练习题:
把下面所有行逐字重抄一遍，图片略去不抄。

(数据集摘录)
......

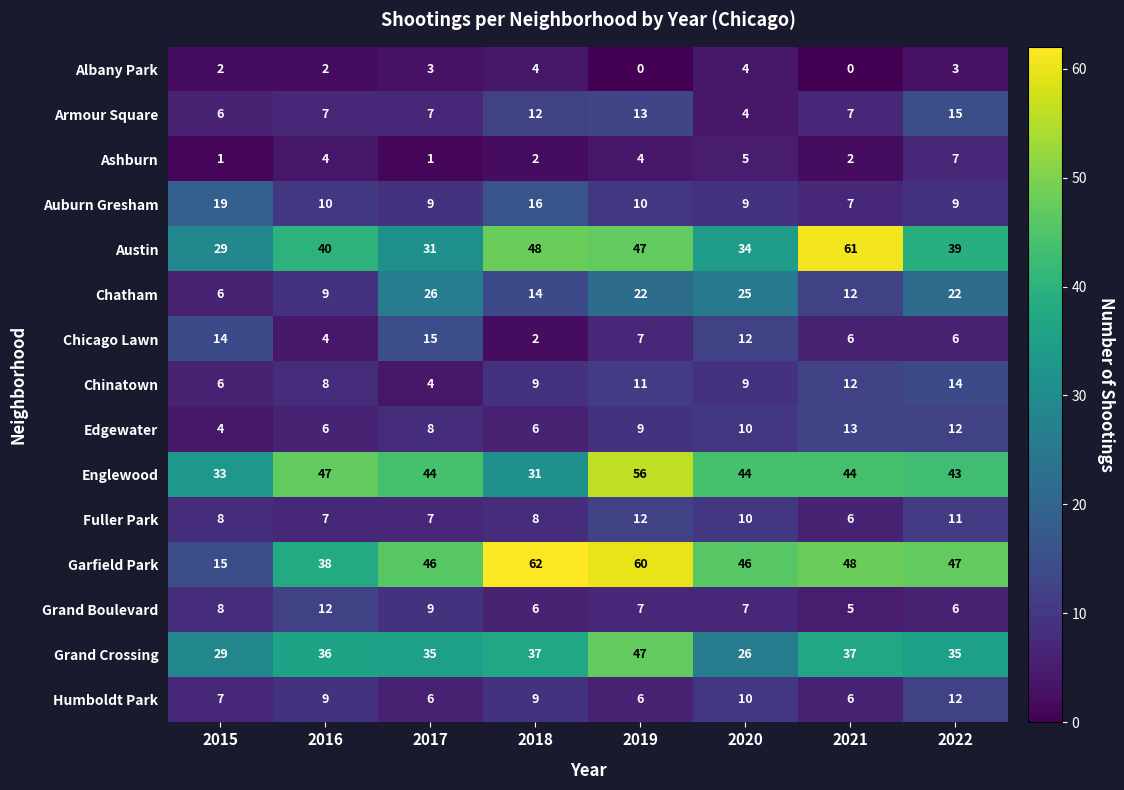

What value does the Chicago Lawn series have at 2021, to the nearest 10?

10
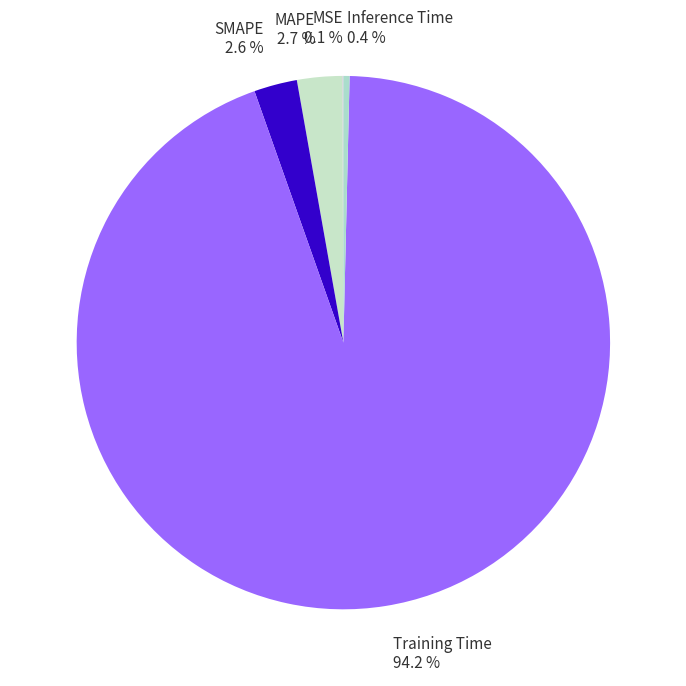

Is it true that Inference Time is 0% of the pie?

True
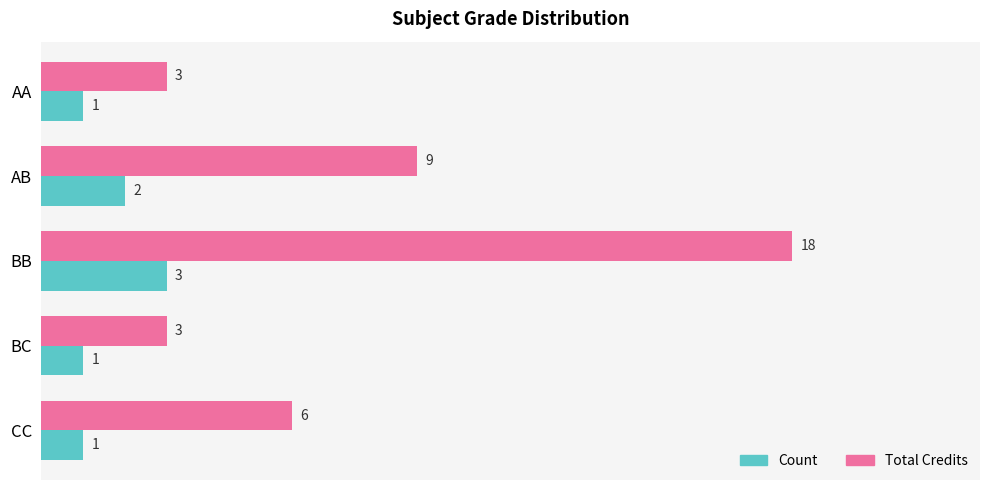

What is the minimum value for Total Credits?

3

......

参考答案:
What value does the Chicago Lawn series have at 2021, to the nearest 10?

10

Is it true that Inference Time is 0% of the pie?

True

What is the minimum value for Total Credits?

3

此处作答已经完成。